I think we should expect worse results with GA than with Backprop. Backpropagation training is a gradient-based minimization algorithm, meaning that wherever the weight vector is, it can calculate the direction of steepest descent and take a step downhill in that direction. But GA does not know the gradient; instead it uses a randomized local search around the current weight vector (and random recombinations), which could easily miss directions of descent sometimes.

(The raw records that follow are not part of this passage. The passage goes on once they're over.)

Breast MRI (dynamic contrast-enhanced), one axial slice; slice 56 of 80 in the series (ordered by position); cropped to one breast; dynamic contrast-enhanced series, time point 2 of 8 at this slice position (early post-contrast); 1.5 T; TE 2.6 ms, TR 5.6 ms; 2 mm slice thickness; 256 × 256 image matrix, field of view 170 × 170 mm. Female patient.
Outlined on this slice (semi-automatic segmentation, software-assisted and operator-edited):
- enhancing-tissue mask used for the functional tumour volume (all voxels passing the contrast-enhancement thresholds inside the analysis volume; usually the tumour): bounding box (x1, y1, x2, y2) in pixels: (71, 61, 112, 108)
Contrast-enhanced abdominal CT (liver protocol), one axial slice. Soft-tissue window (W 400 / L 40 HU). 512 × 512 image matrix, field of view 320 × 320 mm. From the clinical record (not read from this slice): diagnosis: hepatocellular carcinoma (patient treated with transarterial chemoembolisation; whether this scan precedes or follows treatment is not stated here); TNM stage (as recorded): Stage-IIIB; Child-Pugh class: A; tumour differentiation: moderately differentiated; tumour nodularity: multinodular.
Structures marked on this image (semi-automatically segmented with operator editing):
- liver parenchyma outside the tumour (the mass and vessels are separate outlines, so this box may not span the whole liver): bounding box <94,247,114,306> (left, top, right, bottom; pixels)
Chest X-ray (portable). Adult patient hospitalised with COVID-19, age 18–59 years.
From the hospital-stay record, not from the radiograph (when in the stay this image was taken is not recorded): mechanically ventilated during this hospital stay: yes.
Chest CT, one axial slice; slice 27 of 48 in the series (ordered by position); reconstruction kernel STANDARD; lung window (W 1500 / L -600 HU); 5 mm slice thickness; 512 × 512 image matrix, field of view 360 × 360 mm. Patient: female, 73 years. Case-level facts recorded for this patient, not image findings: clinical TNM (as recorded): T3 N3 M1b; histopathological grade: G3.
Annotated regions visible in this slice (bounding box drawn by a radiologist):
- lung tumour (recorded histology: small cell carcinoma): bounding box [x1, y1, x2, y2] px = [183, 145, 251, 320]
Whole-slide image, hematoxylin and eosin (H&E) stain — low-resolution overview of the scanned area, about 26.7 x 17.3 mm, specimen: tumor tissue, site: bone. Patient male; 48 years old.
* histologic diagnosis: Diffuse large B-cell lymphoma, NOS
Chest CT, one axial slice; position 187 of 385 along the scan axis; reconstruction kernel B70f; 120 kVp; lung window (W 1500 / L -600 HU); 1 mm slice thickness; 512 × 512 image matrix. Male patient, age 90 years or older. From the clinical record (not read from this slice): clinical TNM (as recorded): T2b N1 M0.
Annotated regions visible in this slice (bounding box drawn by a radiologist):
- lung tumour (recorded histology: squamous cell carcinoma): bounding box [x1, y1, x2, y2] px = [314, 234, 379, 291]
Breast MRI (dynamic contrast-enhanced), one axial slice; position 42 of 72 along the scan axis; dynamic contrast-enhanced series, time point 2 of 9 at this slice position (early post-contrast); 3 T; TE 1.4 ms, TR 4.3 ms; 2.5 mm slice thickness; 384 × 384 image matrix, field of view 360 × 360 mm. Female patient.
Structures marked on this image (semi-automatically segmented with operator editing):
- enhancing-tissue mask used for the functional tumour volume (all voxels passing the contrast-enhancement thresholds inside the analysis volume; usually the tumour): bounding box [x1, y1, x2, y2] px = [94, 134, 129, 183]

If you run it long enough it should eventually find its way downhill, but it's less efficient than gradient-based optimization.
The exception would be a function with many local minima, which will trap gradient descent. GA can better escape from those. But some recent papers on deep neural networks are suggesting that with neural networks, saddle points are more prevalent than true local minima, which might explain why gradient descent does so well on neural networks.